» WHAT YOU ARE ASKED TO DO
Look for the word "strong" in the records, and copy each line where it appears.
═══ DATA FOR THIS EXERCISE
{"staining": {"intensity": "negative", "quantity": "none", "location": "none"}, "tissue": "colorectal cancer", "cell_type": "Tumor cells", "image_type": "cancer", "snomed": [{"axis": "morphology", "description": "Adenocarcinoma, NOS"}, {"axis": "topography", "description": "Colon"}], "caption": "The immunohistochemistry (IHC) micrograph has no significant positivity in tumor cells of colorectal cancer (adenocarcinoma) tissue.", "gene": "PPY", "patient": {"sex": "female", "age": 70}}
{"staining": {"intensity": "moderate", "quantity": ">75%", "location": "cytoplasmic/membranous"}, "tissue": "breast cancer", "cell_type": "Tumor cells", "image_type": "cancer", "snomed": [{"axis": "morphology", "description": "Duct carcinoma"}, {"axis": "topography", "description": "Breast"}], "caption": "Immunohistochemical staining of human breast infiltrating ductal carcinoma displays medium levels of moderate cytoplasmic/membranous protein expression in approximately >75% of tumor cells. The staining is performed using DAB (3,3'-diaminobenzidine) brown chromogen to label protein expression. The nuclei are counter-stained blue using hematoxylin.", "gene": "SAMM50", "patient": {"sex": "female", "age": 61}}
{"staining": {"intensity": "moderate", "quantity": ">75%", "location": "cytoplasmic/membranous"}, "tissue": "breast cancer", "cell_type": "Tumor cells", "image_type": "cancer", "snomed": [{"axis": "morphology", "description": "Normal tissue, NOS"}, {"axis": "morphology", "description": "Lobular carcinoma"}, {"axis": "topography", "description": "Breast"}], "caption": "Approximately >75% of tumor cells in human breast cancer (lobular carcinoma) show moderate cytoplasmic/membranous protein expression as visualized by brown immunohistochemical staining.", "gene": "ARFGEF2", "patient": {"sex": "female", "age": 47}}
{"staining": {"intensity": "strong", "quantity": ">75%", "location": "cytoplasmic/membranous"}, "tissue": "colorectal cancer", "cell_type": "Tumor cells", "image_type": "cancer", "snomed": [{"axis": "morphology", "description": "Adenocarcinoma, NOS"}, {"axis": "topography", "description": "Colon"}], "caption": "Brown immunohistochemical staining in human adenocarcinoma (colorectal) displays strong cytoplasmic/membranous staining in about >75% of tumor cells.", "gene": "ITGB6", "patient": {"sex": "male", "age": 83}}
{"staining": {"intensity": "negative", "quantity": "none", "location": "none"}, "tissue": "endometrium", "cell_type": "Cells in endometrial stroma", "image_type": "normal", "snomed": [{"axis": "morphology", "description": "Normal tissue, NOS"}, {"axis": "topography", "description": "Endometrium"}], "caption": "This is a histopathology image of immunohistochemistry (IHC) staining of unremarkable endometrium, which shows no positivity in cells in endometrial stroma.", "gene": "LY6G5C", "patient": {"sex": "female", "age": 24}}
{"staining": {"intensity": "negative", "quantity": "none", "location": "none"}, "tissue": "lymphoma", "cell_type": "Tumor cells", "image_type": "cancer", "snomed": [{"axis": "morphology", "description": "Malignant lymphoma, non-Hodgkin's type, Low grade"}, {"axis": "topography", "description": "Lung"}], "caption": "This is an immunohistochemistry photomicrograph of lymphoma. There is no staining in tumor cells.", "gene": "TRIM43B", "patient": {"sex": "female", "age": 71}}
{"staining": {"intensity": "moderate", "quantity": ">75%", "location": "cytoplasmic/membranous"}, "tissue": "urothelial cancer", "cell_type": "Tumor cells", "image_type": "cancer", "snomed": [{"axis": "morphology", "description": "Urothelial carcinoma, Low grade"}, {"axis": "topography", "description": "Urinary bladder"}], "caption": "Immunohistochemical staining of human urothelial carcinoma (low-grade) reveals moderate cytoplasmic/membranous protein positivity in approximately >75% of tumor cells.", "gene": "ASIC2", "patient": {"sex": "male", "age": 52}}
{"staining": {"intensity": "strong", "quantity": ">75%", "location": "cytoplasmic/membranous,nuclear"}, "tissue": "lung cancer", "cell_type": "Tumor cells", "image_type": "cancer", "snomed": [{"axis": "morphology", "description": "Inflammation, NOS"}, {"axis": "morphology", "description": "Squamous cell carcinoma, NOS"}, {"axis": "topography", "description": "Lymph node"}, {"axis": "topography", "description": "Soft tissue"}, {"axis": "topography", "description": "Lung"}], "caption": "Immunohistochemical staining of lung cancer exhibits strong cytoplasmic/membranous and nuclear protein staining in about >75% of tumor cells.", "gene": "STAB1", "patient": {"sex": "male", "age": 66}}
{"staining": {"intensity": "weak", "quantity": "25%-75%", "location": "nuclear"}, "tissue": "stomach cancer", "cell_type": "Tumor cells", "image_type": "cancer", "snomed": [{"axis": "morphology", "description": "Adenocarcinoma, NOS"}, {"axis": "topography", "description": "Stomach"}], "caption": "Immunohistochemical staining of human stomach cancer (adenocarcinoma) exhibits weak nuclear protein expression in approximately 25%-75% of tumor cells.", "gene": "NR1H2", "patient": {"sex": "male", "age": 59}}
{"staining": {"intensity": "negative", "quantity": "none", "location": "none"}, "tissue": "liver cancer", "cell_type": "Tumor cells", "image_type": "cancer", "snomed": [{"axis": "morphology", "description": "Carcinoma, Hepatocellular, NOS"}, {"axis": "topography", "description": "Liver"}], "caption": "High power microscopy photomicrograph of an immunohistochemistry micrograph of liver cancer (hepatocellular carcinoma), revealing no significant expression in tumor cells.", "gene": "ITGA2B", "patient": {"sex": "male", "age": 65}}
══════
» COMPLETED TASK
{"staining": {"intensity": "strong", "quantity": ">75%", "location": "cytoplasmic/membranous"}, "tissue": "colorectal cancer", "cell_type": "Tumor cells", "image_type": "cancer", "snomed": [{"axis": "morphology", "description": "Adenocarcinoma, NOS"}, {"axis": "topography", "description": "Colon"}], "caption": "Brown immunohistochemical staining in human adenocarcinoma (colorectal) displays strong cytoplasmic/membranous staining in about >75% of tumor cells.", "gene": "ITGB6", "patient": {"sex": "male", "age": 83}}
{"staining": {"intensity": "strong", "quantity": ">75%", "location": "cytoplasmic/membranous,nuclear"}, "tissue": "lung cancer", "cell_type": "Tumor cells", "image_type": "cancer", "snomed": [{"axis": "morphology", "description": "Inflammation, NOS"}, {"axis": "morphology", "description": "Squamous cell carcinoma, NOS"}, {"axis": "topography", "description": "Lymph node"}, {"axis": "topography", "description": "Soft tissue"}, {"axis": "topography", "description": "Lung"}], "caption": "Immunohistochemical staining of lung cancer exhibits strong cytoplasmic/membranous and nuclear protein staining in about >75% of tumor cells.", "gene": "STAB1", "patient": {"sex": "male", "age": 66}}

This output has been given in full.